## EXCERPT PROVIDED:
+===+

In the latest episode of the “I Am A Mainframer” podcast, Steven chats with Alex Kim from Vicom. Alex tells Steven about his journey to the mainframe, how The Open Mainframe Project’s Zowe framework is contributing to Vicom’s innovative VIVA project, and where he thinks the mainframe is heading in the next few years.

 

Steven Dickens: Hello, my name is Steven Dickens and you’re here for the I Am A Mainframer podcast, brought to you by the Linux Foundation’s collaborative project The Open Mainframe Project. I’m really glad today to have one of my good friends out there in the community. Joining us is Alex Kim who’s really a rock star out there in the community really on the cutting edge doing some cool things. So Alex, welcome to the podcast.

Alex Kim: Thank you Steve, for the introduction. I’m honored

Steven: The honor’s all mine. It’s really good that we finally get you on to the podcast. It’s been too long. So Alex, just get us orientated. Tell us a little bit about yourself. Give us an introduction. Let the listeners connect to who you are and really give us a perspective and get us started here, if you don’t mind.

Alex: Hello everybody, my name is Alex Kim. I am a mainframe engineer and an architect. I started working as a chip designer in mainframe in IBM Poughkeepsie in 2001. I was in a team where we developed crypto express cards and I was a designer for the AES at the time. It was a new encryption algorithm standard. I moved to different development projects and then also moved to a sales organization as a pre-sale technical specialist covering the financial sector in Wall Street.

I’ve been with IBM premier vision partner Viacom Infinity for about five years now working with various clients. There are nice teams in here and we’re still at IBM and working with IBM teams like Steve and working on a lot of fun projects.

Steven: You’ve been too humble there my friend. There’s some really good stuff that I know you’re doing and we’ll come back to that later on in the podcast. But that’s a very humble overview of your skills. I see you as one of the guys on the cutting edge there in the community, working on some interesting stuff. So, I think it’s gonna be good. If I can get you to be a little bit less humble and tell us a little bit more about what you’re doing out there and some of the cool projects.

One for me would be the crypto stuff. That’s the cutting edge and are typically the best and the brightest.  So, maybe just give us a little bit about how you got started. Where you were working first on that some of that crypto technology. I know that’s getting a lot of press right now. And depending some of the cool stuff like Blockchain on the platform. So really keen to if I can get you to give a little bit of your perspective and how you got started on the platform.

Alex: Sure. So I was a graduate student at Polytech University in Brooklyn, which is now part of NYU.  My advisor and professor in my research plan, I was part of the chip design lab. It was around 1999 and 2000. I think at the time the encryption standard was Triple DES, which is known as the Data Encryption Standard was fading out because computing power was at  a point where you can break the code or in a day or so. So, there was a proposal out there from many different countries and candidates submitted. At the end, there was an aggregation selected called AES. That was the product that I worked on.  One day I was walking by the library and there was IBM recruitment on campus, and they are giving a pizza away. So, I went there for pizza and I started talking to our recruiting manager. She was very interested in my research and asked me to bring the regimen the next day. So, I did and after like five months after I started working for IBM. So, I got really, really lucky.

+===+

## WHAT THIS EXERCISE ASKS:
[1] Pick out each line in the listing that contains the string "shoulder", treating uppercase and lowercase as different.
[2] Carry on the mainframe podcast interview from the point where it stops.

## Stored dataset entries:
+===+

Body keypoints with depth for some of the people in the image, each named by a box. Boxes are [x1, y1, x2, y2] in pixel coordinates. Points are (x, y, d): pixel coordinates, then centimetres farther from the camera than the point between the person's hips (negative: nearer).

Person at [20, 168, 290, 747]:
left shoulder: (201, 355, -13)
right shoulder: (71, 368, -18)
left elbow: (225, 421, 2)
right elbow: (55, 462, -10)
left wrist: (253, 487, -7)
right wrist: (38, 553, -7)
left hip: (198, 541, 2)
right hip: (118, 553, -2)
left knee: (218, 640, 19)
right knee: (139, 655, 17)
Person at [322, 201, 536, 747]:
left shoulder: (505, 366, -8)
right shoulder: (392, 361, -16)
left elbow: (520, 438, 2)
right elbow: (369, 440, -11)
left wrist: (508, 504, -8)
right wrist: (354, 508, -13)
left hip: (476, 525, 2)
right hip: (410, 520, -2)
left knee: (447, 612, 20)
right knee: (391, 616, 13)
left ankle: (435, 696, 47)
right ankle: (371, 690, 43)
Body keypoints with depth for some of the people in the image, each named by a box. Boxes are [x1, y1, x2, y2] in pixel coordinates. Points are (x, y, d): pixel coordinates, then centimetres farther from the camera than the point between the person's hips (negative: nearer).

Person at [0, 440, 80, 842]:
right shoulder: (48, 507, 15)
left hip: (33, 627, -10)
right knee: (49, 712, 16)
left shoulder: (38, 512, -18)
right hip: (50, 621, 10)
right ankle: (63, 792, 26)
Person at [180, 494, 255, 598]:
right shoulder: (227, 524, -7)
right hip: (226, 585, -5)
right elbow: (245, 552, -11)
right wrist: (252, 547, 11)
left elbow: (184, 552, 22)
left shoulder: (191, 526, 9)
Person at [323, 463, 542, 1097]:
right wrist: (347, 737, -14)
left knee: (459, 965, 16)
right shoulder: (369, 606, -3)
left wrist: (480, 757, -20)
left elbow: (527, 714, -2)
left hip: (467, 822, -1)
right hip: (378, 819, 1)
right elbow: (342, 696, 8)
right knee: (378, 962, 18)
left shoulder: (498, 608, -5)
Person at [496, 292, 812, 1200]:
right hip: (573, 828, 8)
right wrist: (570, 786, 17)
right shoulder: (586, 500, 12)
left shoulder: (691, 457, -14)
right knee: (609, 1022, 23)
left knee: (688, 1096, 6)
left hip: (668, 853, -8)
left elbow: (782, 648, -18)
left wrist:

+===+

## TASK RESPONSES:
[1]
left shoulder: (201, 355, -13)
right shoulder: (71, 368, -18)
left shoulder: (505, 366, -8)
right shoulder: (392, 361, -16)
right shoulder: (48, 507, 15)
left shoulder: (38, 512, -18)
right shoulder: (227, 524, -7)
left shoulder: (191, 526, 9)
right shoulder: (369, 606, -3)
left shoulder: (498, 608, -5)
right shoulder: (586, 500, 12)
left shoulder: (691, 457, -14)

[2]
Steven: So we have a free pizza to thank for us starting your career on the platform. It’s amazing what you can get with free pizza.

Alex: Oh, yeah, yeah. College kids and pizza. You can never separate them.

Steven: That’s one for me to remember. Next time I’m doing a hackathon with The Open Mainframe Project. So starting off in the crypto space on a really cool project got you into the platform. Then you no longer work for IBM, you work for Vicom. Tell me a little bit about that transition and how you made the move from IBM to one of our great community members who work on the platform and really support your fun side.

Alex: So, when I moved to the Wall Street clients set to support my sales team for IBM, one of my clients I was working with was supported by an IBM partner. I learned about the company, and how they assist on top of IBM Support and collaborate with it. I think IBM wanted to encourage a lot of partners to take more ownership.  I saw the opportunity that I can contribute in that effort, and support my clients with some other skills that I had from the development experience. I was doing other things that maybe help customers to use mainframe more. So, I wanted to join the team and thankfully I was able to join. I still work with the same team from IBM, but I think I’m proud of extended team.

Steven: Fantastic. The podcast is called I Am A Mainframer. You know, I think a lot of our listeners are either established on the platform or a new and trying to understand it. I’ve been really keen to get your perspective about why you see yourself as a mainframer. What got you interested? So if you could maybe give us a perspective there that would be really interesting for the listeners, I think.

Alex: When I started working for IBM in 2001, the first year I learned a lot about things. The acronym was “RAS”, reliability, availability and serviceability. It’s almost engraved in my brain that anything I do, I always think about that. So, when I think about the mainframe it’s those three letters: reliability and availability and so serviceability.  I was working with at the time a distinguished engineer on a RAS feature. So he’s basically with other team members the RAS theory and developed a lot of chips and mainframe architecture with that. So going to his office, looking at all this research documents that he created from the basic components into certain level to the architecture level was amazing. I think mainframe today still stands for those three letters and then it became an enterprise system or enterprise computing when I came to the field. Customers actually rely on those three things. Critical business should have those three things all the time.

Steven: I agree when you speak to clients and when we speak to people on this podcast those really sort of come through. As key foundations for how they use the workloads on top of the platform, and really some of the architectural choices, the development teams, making the hardware engineering teams and ultimate those clients are when they’re architected for these workloads. I think it’d be really good to maybe share that with some of the listeners. One of the coolest things I’ve seen over the last sort of 12 months is somebody developing a voice assistant for the mainframe. I know that’s your pet project. It literally blows me away every time you demo this. So, can you just share with the listeners what you’ve developed what Viva as a project is and really what we can expect from that technology coming out over the next few months.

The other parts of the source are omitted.